AIM OF THE EXERCISE. Each entry that follows is to be copied exactly, minus any pictures.

Transcribed page contents
··········

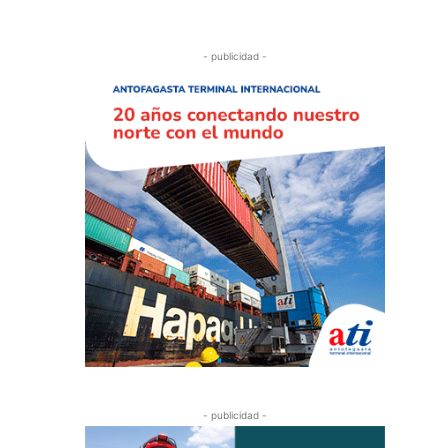
- publicidad -
- publicidad -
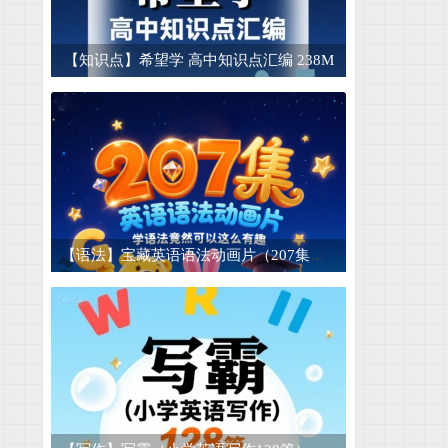
【短文】英语晨读美文短文合集 适合晨读和
15
【知识点】希望学 高中知识点汇编 238M
50种酱腌菜技术商业配方 腌菜大全套 腌菜技
16
【睡前故事】儿童睡前故事mp3电子版幼儿音
17
【早教认字】儿童认字卡片可打印-1500张 4.
18
【图片素材】山川湖泊湖水倒影高山脉河流小
19
【儿童成长】儿童迷宫模板图片素材宝宝幼儿
20
【语法】宝藏英语语法动画片（207集） 学语法竟然可以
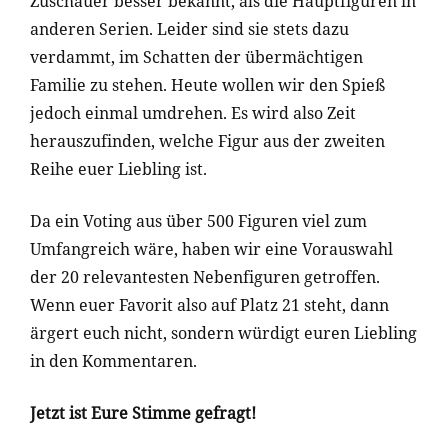
Zuschauer besser bekannt, als die Hauptfiguren in
anderen Serien. Leider sind sie stets dazu
verdammt, im Schatten der übermächtigen
Familie zu stehen. Heute wollen wir den Spieß
jedoch einmal umdrehen. Es wird also Zeit
herauszufinden, welche Figur aus der zweiten
Reihe euer Liebling ist.
Da ein Voting aus über 500 Figuren viel zum
Umfangreich wäre, haben wir eine Vorauswahl
der 20 relevantesten Nebenfiguren getroffen.
Wenn euer Favorit also auf Platz 21 steht, dann
ärgert euch nicht, sondern würdigt euren Liebling
in den Kommentaren.
Jetzt ist Eure Stimme gefragt!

··········

ANSWER BELOW.
- publicidad -
- publicidad -
【短文】英语晨读美文短文合集 适合晨读和
15
【知识点】希望学 高中知识点汇编 238M
50种酱腌菜技术商业配方 腌菜大全套 腌菜技
16
【睡前故事】儿童睡前故事mp3电子版幼儿音
17
【早教认字】儿童认字卡片可打印-1500张 4.
18
【图片素材】山川湖泊湖水倒影高山脉河流小
19
【儿童成长】儿童迷宫模板图片素材宝宝幼儿
20
【语法】宝藏英语语法动画片（207集） 学语法竟然可以
Zuschauer besser bekannt, als die Hauptfiguren in
anderen Serien. Leider sind sie stets dazu
verdammt, im Schatten der übermächtigen
Familie zu stehen. Heute wollen wir den Spieß
jedoch einmal umdrehen. Es wird also Zeit
herauszufinden, welche Figur aus der zweiten
Reihe euer Liebling ist.
Da ein Voting aus über 500 Figuren viel zum
Umfangreich wäre, haben wir eine Vorauswahl
der 20 relevantesten Nebenfiguren getroffen.
Wenn euer Favorit also auf Platz 21 steht, dann
ärgert euch nicht, sondern würdigt euren Liebling
in den Kommentaren.
Jetzt ist Eure Stimme gefragt!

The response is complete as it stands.